- [Data records]
Segment Open

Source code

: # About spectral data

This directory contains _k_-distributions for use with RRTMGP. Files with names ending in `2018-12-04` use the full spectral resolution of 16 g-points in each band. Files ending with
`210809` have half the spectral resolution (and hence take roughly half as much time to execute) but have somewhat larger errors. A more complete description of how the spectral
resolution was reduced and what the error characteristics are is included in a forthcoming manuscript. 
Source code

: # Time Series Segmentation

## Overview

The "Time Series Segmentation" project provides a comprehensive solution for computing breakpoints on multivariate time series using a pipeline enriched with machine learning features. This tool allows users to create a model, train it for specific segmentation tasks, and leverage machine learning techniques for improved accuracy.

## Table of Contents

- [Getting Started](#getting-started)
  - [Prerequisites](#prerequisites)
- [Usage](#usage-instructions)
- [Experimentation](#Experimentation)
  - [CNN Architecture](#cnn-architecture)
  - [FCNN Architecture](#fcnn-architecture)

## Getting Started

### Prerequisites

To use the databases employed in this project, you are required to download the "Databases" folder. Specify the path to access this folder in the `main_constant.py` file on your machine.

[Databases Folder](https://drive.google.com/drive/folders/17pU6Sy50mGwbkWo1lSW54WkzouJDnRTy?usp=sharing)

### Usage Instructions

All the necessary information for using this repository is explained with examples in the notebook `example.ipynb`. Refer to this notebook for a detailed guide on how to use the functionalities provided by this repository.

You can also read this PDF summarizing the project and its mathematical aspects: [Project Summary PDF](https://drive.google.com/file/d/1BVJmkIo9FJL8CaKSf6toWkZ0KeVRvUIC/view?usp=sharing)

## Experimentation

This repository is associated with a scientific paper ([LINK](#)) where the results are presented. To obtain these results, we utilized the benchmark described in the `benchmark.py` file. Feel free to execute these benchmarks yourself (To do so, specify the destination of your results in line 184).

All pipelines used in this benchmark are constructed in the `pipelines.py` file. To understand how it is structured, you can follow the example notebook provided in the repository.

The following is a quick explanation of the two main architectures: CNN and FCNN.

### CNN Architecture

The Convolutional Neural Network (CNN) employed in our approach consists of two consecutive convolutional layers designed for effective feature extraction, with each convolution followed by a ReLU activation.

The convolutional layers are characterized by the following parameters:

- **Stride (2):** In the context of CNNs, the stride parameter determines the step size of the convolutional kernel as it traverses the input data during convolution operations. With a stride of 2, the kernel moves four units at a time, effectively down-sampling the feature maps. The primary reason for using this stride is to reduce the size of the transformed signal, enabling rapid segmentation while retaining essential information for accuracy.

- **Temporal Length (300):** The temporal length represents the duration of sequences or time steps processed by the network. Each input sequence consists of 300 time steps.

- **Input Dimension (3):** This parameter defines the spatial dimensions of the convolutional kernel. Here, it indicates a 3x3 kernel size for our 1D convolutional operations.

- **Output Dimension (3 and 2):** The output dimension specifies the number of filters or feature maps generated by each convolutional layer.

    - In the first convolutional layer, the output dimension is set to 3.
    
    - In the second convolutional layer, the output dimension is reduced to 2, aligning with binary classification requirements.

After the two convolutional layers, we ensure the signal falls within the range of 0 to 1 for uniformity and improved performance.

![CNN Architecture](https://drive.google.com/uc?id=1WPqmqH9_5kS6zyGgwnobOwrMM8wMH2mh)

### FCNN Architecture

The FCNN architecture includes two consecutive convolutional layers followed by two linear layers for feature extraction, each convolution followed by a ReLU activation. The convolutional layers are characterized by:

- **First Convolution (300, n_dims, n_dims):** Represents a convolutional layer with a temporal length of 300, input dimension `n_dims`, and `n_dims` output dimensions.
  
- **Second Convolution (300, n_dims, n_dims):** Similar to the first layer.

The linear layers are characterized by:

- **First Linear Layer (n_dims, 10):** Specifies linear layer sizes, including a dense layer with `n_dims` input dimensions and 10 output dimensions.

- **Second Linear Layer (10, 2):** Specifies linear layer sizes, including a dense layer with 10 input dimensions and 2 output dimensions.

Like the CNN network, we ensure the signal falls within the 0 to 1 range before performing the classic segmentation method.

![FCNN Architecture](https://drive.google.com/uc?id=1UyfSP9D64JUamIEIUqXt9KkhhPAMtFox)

Segment Closed

- [Exercise description] Output the lines above exactly, but only those between the line holding "- In the second" and the line holding "After the two", inclusive.

- [Expected answer]
    - In the second convolutional layer, the output dimension is reduced to 2, aligning with binary classification requirements.

After the two convolutional layers, we ensure the signal falls within the range of 0 to 1 for uniformity and improved performance.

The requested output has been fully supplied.